LISTED RECORDS |
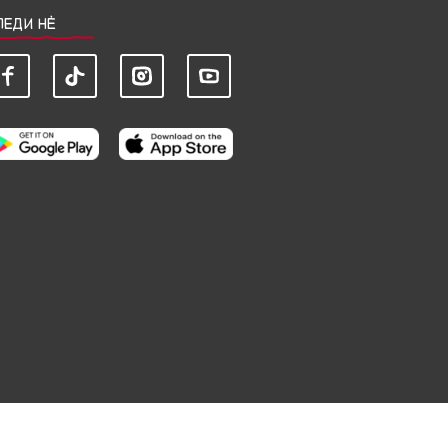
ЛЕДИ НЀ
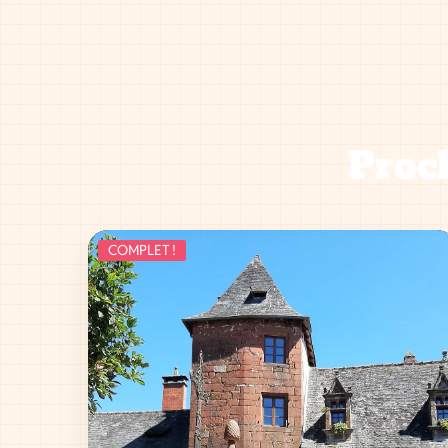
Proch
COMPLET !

* * *

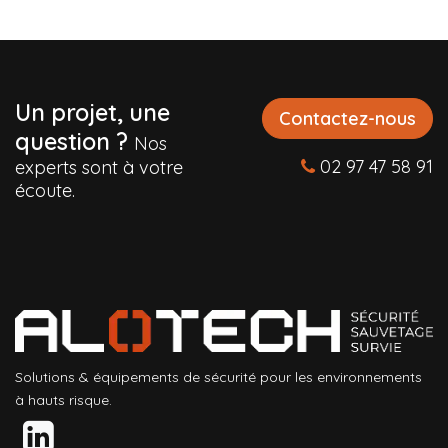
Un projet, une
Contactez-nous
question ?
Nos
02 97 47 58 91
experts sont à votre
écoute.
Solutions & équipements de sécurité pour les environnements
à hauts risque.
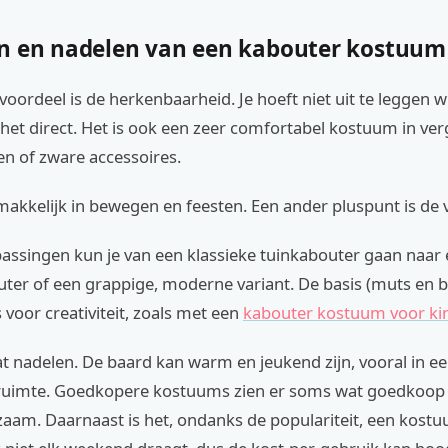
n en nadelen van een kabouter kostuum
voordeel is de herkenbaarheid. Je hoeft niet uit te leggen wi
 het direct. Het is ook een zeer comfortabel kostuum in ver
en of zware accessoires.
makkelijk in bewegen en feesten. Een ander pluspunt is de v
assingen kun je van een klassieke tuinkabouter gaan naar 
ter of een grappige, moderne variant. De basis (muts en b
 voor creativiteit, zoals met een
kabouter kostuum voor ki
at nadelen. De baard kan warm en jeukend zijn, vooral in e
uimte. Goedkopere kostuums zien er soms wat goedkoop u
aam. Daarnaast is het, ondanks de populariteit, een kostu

ASSIGNMENT | Copy the lines from the one containing "n en nadelen van een kabouter kostuum" through the one containing "aam. Daarnaast is" in the entries above, and reproduce each line character for character.

RESULT OF THE EXERCISE |
n en nadelen van een kabouter kostuum
voordeel is de herkenbaarheid. Je hoeft niet uit te leggen wi
 het direct. Het is ook een zeer comfortabel kostuum in ver
en of zware accessoires.
makkelijk in bewegen en feesten. Een ander pluspunt is de v
assingen kun je van een klassieke tuinkabouter gaan naar 
ter of een grappige, moderne variant. De basis (muts en b
 voor creativiteit, zoals met een
kabouter kostuum voor ki
at nadelen. De baard kan warm en jeukend zijn, vooral in e
uimte. Goedkopere kostuums zien er soms wat goedkoop u
aam. Daarnaast is het, ondanks de populariteit, een kostu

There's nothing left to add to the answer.